Gennady Troshev was born in 1947 in the East Berlin, in the Soviet occupation zone, the son of a Soviet officer. He spent his childhood in the ethnic Russian community in Grozny in the Chechen-Ingush Republic.
In 1969, Troshev graduated from the Kazan Tank College, and later from the Tank Academy and from the Military Academy of the General Staff. After graduating from the tank college in 1969, Troshev served in Soviet tank forces. Troshev served as the commander of the 10th Guards Uralsko-Lvovskaya Tank Division, later - as the commander of the 42nd Army Corps. and as the commander of the joint group of federal forces in Chechnya during the First Chechen War. On 1 June 1995, Troshev was appointed commander of the 58th Army, and since 29 July 1997, he served as the deputy commander of the North Caucasus Military District. In April 2000, Troshev was appointed the commander of the joint group of federal forces in the Northern Caucasus.

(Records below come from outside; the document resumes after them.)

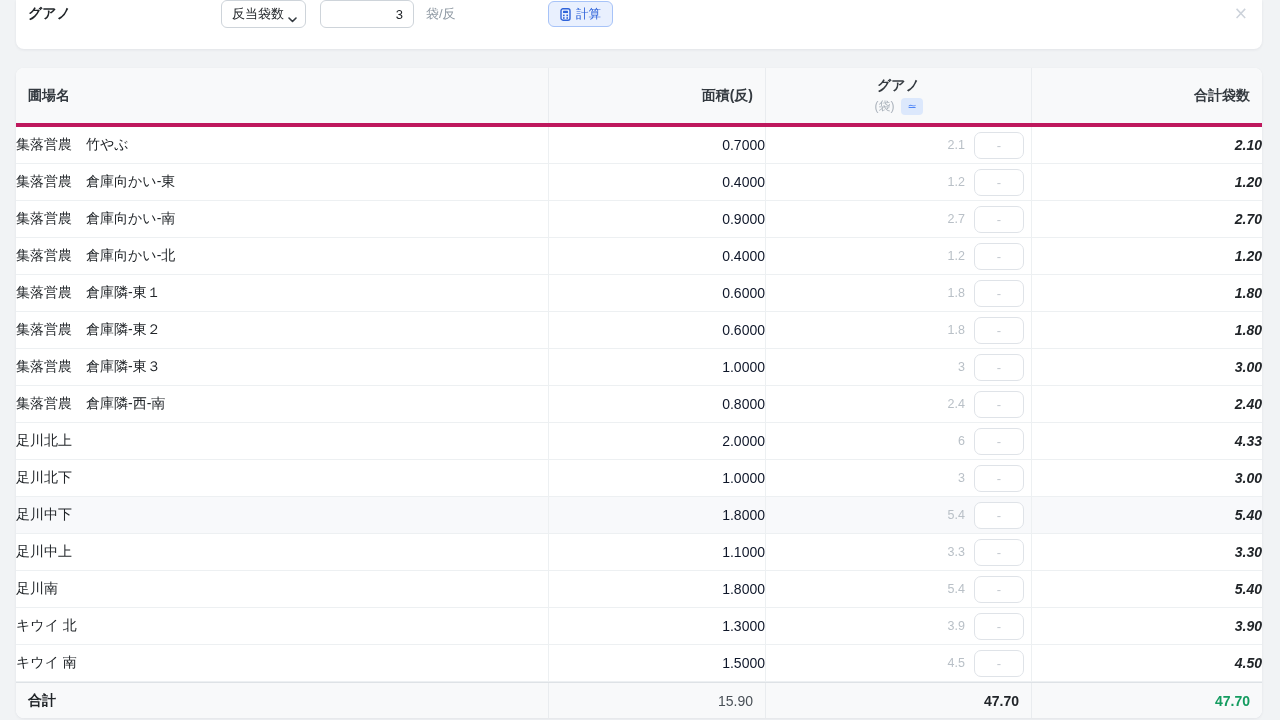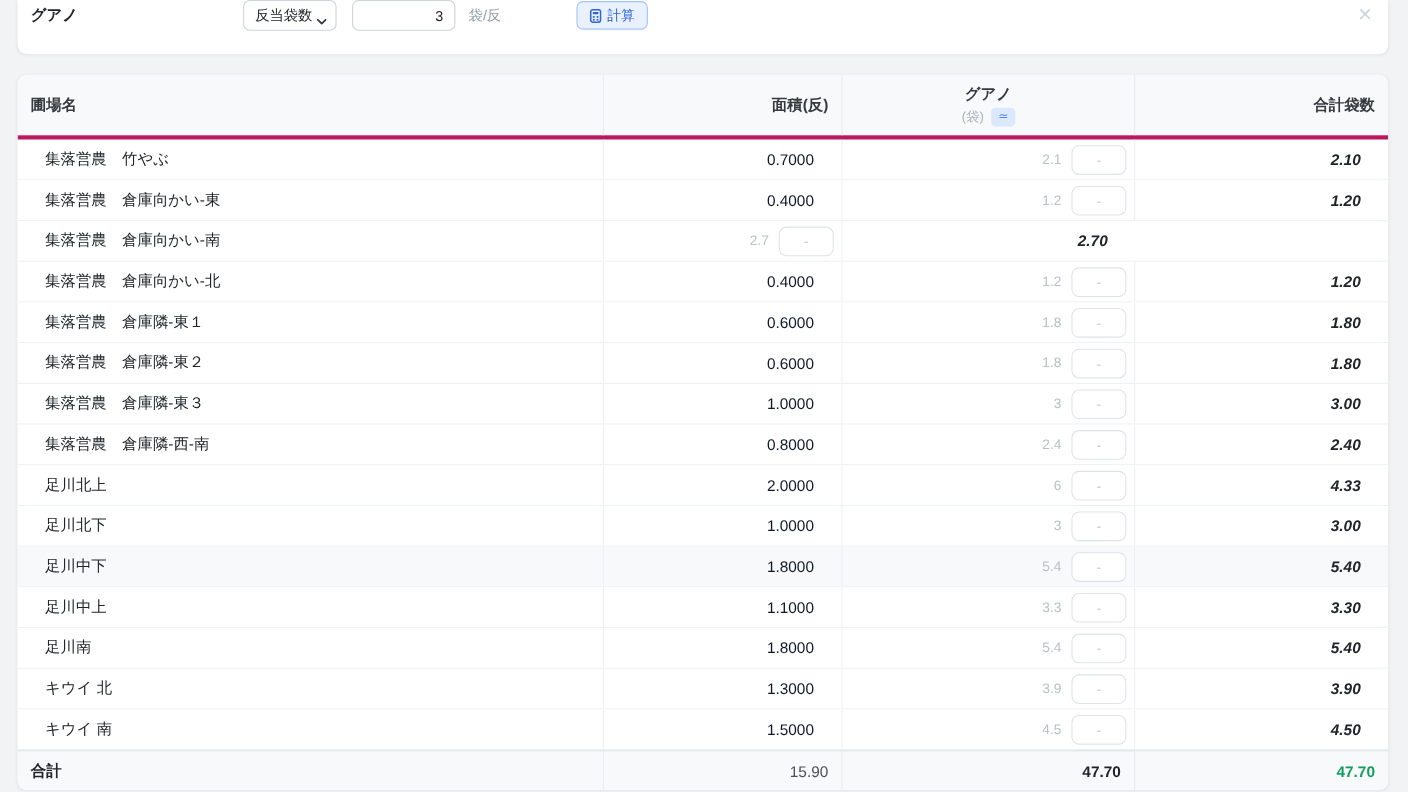--- a/index.html
+++ b/index.html
@@ -27,21 +27,21 @@
     padding:0 8px 0 10px; font-size:13px; color:#212529; cursor:pointer;
   }
   .chev { width:9px; height:6px; display:inline-block; }
   .rate-input {
     margin-left:14px; width:94px; height:28px; border:1px solid #ced4da; border-radius:6px;
     text-align:right; padding:0 10px; font-size:13px; color:#212529;
     font-family:"Liberation Sans","DejaVu Sans",sans-serif; outline:none;
   }
   .rate-unit { margin-left:12px; font-size:13px; color:#909aa4; width:66px; }
   .calc-btn {
-    margin-left:32px; height:26px; padding:0 11px; border:1px solid #a7c3f8; border-radius:6px;
+    margin-left:56px; height:26px; padding:0 11px; border:1px solid #a7c3f8; border-radius:6px;
     background:#e9f0fe; color:#2e62d9; font-size:12.5px; display:flex; align-items:center; gap:5px;
     cursor:pointer; font-family:"Liberation Sans","DejaVu Sans",sans-serif;
   }
   .close-x {
     position:absolute; right:14px; top:5px; font-size:17px; line-height:17px;
     color:#ccd2da; cursor:pointer; background:none; border:none;
     font-family:"DejaVu Sans",sans-serif;
   }
 
   
@@ -66,21 +66,21 @@
   .sub-unit { font-size:12px; color:#aab2bb; }
   .approx-badge {
     background:#dce8fc; color:#4f86f7; font-size:11px; line-height:1;
     border-radius:4px; padding:3px 6px; display:inline-block; cursor:pointer;
   }
 
   .tr { height:37px; border-bottom:1px solid #edf0f2; background:#fff; }
   .tr.hl { background:#f8f9fb; }
   .td {
     display:flex; align-items:center; font-size:14px; color:#212529;
-    padding:0 25px; border-right:1px solid #edf0f2; overflow:hidden; white-space:nowrap;
+    padding:0 0; border-right:1px solid #edf0f2; overflow:hidden; white-space:nowrap;
   }
   .td:last-child { border-right:none;font-style:italic; }
   .td.right { justify-content:flex-end; }
   .td.area { color:#0f172a; }
   .td.guano { justify-content:flex-end; padding-right:7px; gap:9px; }
   .calc-val { font-size:12.5px; color:#b9c0c7; }
   .bag-input {
     width:50px; height:27px; border:1px solid #dfe3e8; border-radius:7px; background:#fff;
     text-align:center; font-size:13px; color:#495057; outline:none;
     font-family:"Liberation Sans","DejaVu Sans",sans-serif;
@@ -183,20 +183,23 @@
     </div>
     <div class="td right total">
       <span>1.20</span>
     </div>
   </div>
 
   <div class="tr">
     <div class="td">
       <span>集落営農　倉庫向かい-南</span>
     </div>
+    <div class="td right area">
+      <span>0.9000</span>
+    </div>
     <div class="td guano">
       <span class="calc-val">2.7</span>
       <input class="bag-input" type="text" placeholder="-" style="">
     </div>
     <div class="td right total">
       <span>2.70</span>
     </div>
   </div>
 
   <div class="tr">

During his career as a commander in Chechnya he gained notoriety after advocating public executions of separatist fighters. Human rights activists had accused him of tolerating rampant abuses in the war-ravaged republic. Early in the war he declared that the shattered city of Grozny should never be rebuilt so as to serve as a warning against "treason to Russia's ethnic minorities". He also publicly defended Yuri Budanov, who was on trial for the rape and murder of an 18-year-old Chechen woman, Elza Kungayeva.